Battery life and speed stats
The Phab 2 Pro may have a humongous battery, but you’ll get less life out of it than you’d think. Part of that is because complex AR software sucks up a lot of power, and that’s completely understandable. Even without background software running, Lenovo’s phone only logged 11 hours of battery life on our continuous video loop test. That’s just about average, but you’d expect more raw power from a phone with such a big honking battery.
Lenovo’s AR phone can show you what isn’t really there
In fact, the phone’s speed lagged severely behind high-end phones like the Google Pixel XL and iPhone 7 Plus, in both benchmark testing apps (we use Speedtest.net, Geekbench 4 and 3DMark) and day-to-day usage. The speed is fast enough that most of the time you probably wouldn’t know the difference — unless you’re trying to take back-to-back shots with the camera.
It might still make you an AR believer
Even though you shouldn’t buy the Phab 2 Pro, the large-screen phone does unlock the terrific possibilities of augmented reality and why you might want to experience it. And believe me, it’s coming. Apple is already rumored to be including some AR elements in next year’s 10th anniversary iPhone.
Everyone I showed the phone to, from real tech-heads to casual users, immediately understood the promise behind those built-in cameras and sensors (regular, wide-angle, infrared sensor). Anyone who’s bagged a Pikachu can tell you that AR can be a lot of fun. And as we move to the inevitable next level, it’s exciting and creative, and could, with the precise calibration of hardware and software, be immensely useful for household and professional tasks.
Take, for instance, the Lowe’s Vision app that can help you measure the space around you and virtually insert furniture into your room that you can then walk around to see how it looks and fits. You can color coordinate and narrow down paint samples before ever leaving for the store.

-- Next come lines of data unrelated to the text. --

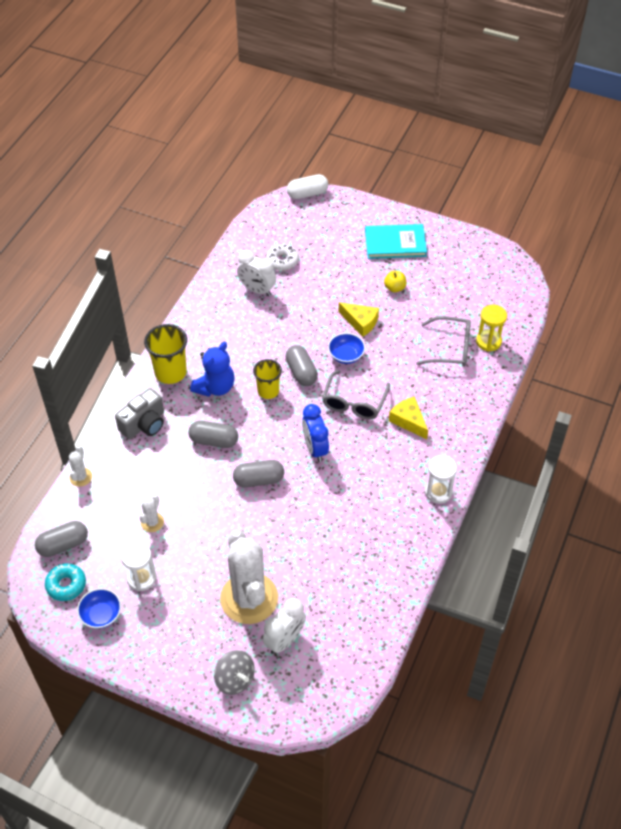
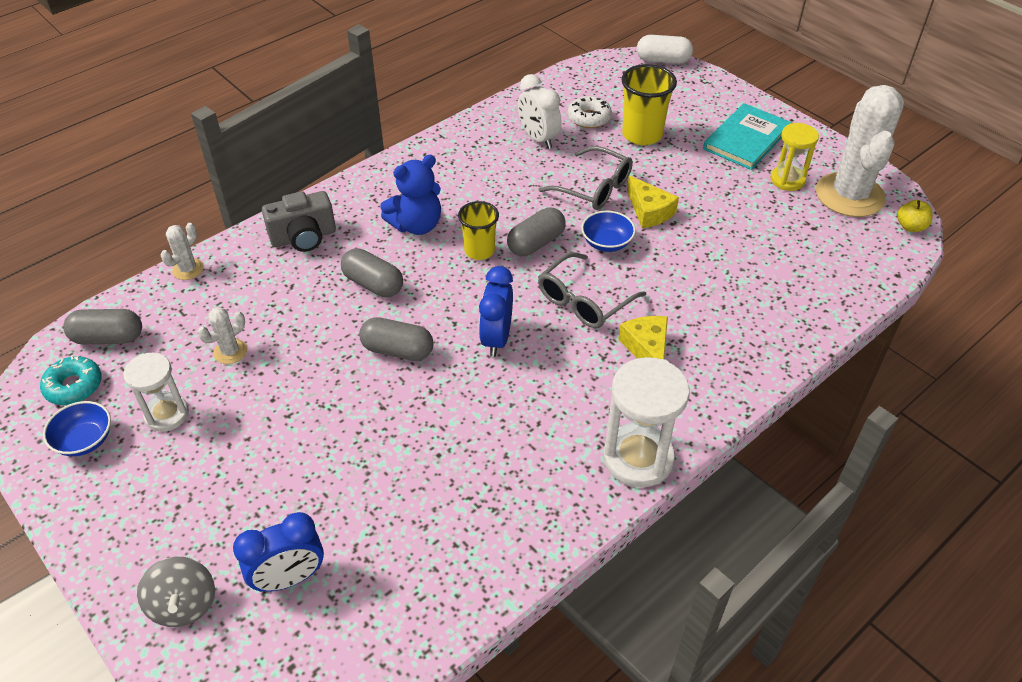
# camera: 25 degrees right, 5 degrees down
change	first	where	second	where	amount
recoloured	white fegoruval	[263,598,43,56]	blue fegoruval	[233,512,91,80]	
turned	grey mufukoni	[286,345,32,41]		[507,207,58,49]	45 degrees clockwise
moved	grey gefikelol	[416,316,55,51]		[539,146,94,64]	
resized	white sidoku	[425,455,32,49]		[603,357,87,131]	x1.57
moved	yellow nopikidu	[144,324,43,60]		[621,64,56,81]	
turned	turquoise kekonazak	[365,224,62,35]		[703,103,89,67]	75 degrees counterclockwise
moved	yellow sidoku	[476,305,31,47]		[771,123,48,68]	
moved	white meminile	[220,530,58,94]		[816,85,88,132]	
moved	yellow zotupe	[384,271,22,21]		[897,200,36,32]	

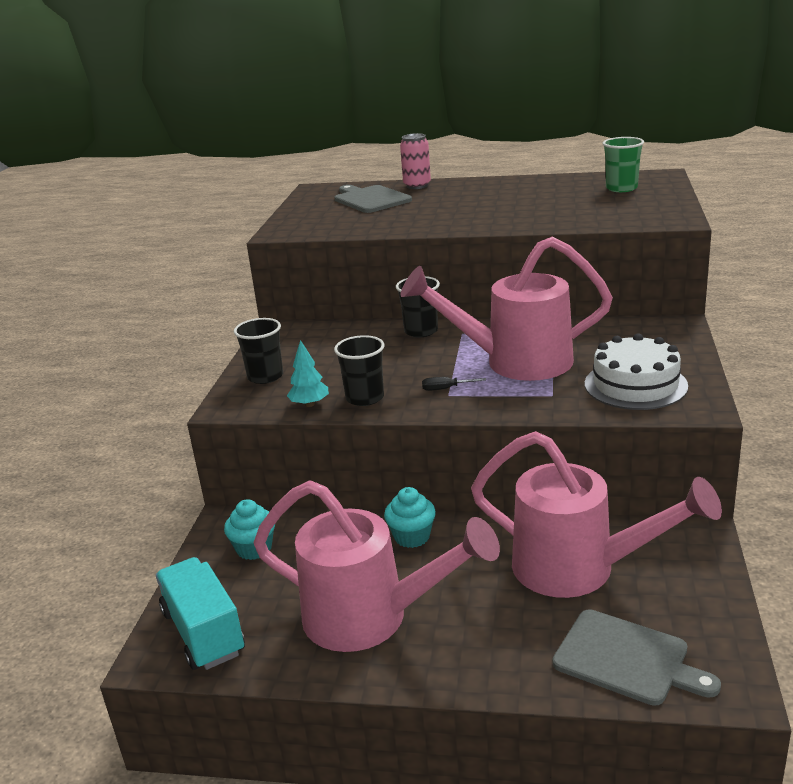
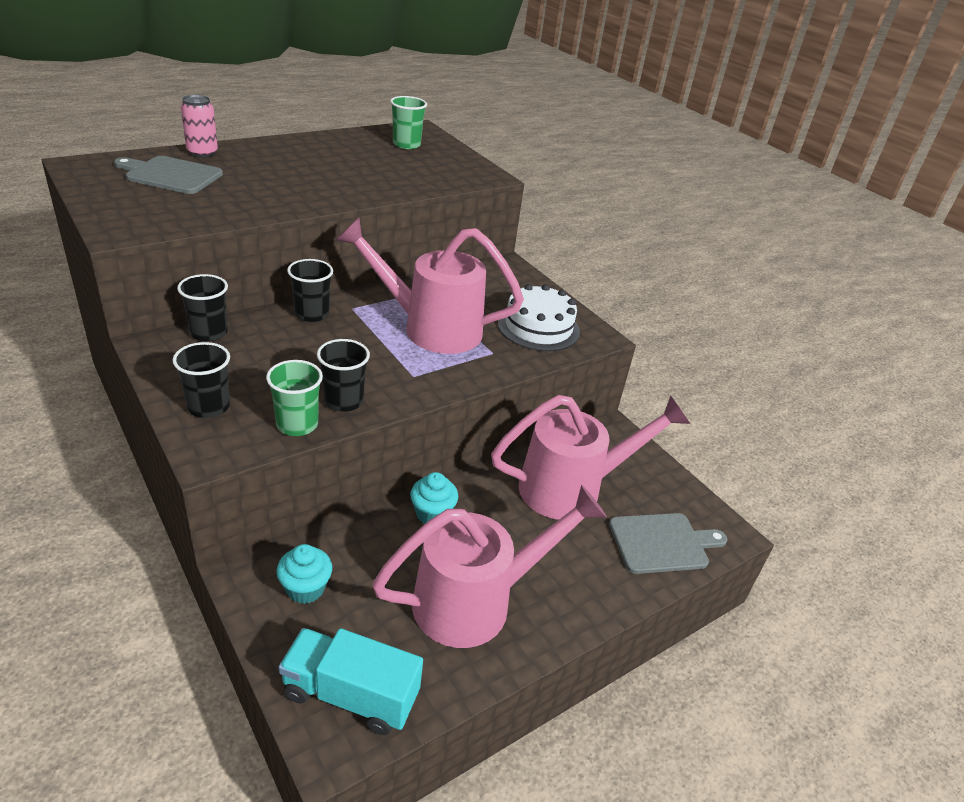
# camera: 50 degrees left, 10 degrees up
change	first	where	second	where	amount
added			black nopikidu	[177,274,51,67]	
replaced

But even these apps, while making measurements and furniture-shopping easier in a sense, are still hard to figure out — and had some accuracy issues. Measurements didn’t line up easily, and objects don’t always rest perfectly.

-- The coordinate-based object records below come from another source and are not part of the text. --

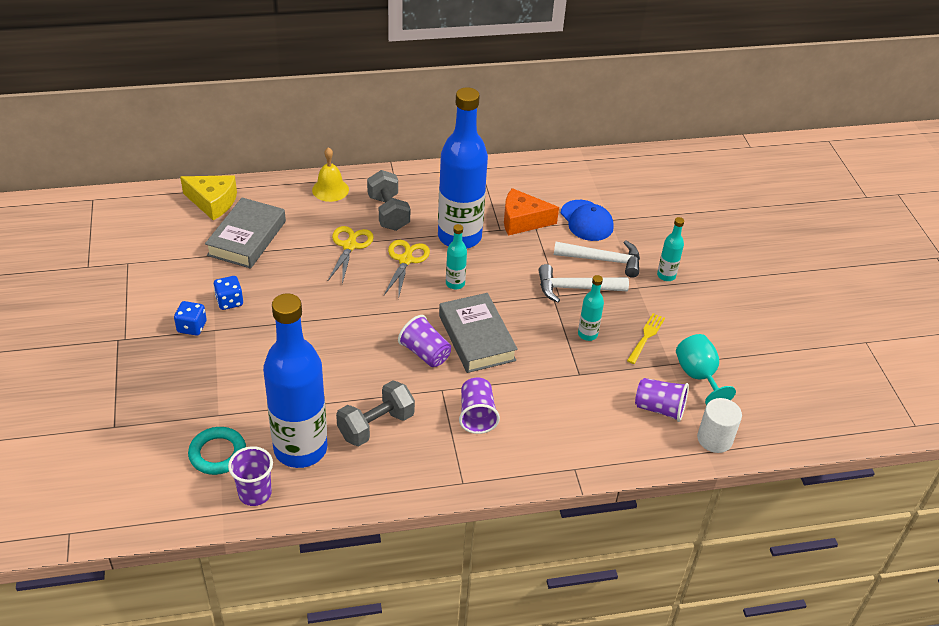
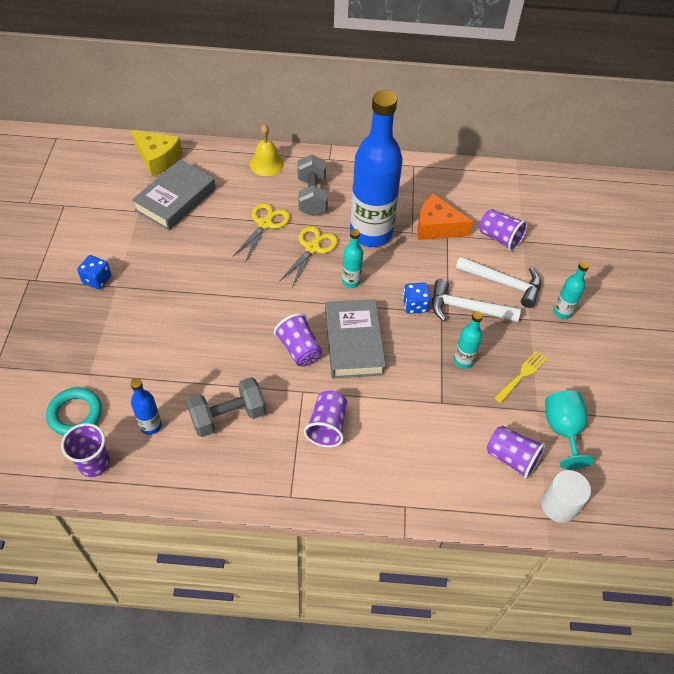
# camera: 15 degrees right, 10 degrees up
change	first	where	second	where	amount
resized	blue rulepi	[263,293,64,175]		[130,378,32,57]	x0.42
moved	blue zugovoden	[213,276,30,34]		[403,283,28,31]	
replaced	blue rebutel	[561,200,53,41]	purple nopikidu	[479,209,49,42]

There’s also a strong element of entertainment and immersion involved. Your view of things changes depending on where you stand, or how many people you encounter. Some experiences will only work if you walk around.
We saw AR bring joy to Snapchat users (through filters) and Pokemon Go players when the little monsters appeared in improbable and often funny real-world places: Next to a fire hydrant. Getting its haunches all over your spaghetti and meatballs. But you didn’t need special equipment to use that type of AR. What the Phab 2 Pro and future phones like it can do is use the cameras to more tightly map the virtual objects on the screen to things that exist in real life. What if the monsters in Pokemon Go recognized your dinner plate and started licking their lips? What if it saw the hydrant and slowly lifted a leg?
Each app’s limitations felt like a hard door slam on what could have been a more open vista. They were all less impressive than even the earliest clunky VR apps, probably because they’re still spiritually similar to what we can already get on our phones.
Google’s Tango software certainly helped unlock my imagination. Unfortunately, the problematic Phab 2 Pro just isn’t a worthy vessel for this promising new technology. Consider this a beta product (or worse), and wait for better augmented reality in the months and years to come.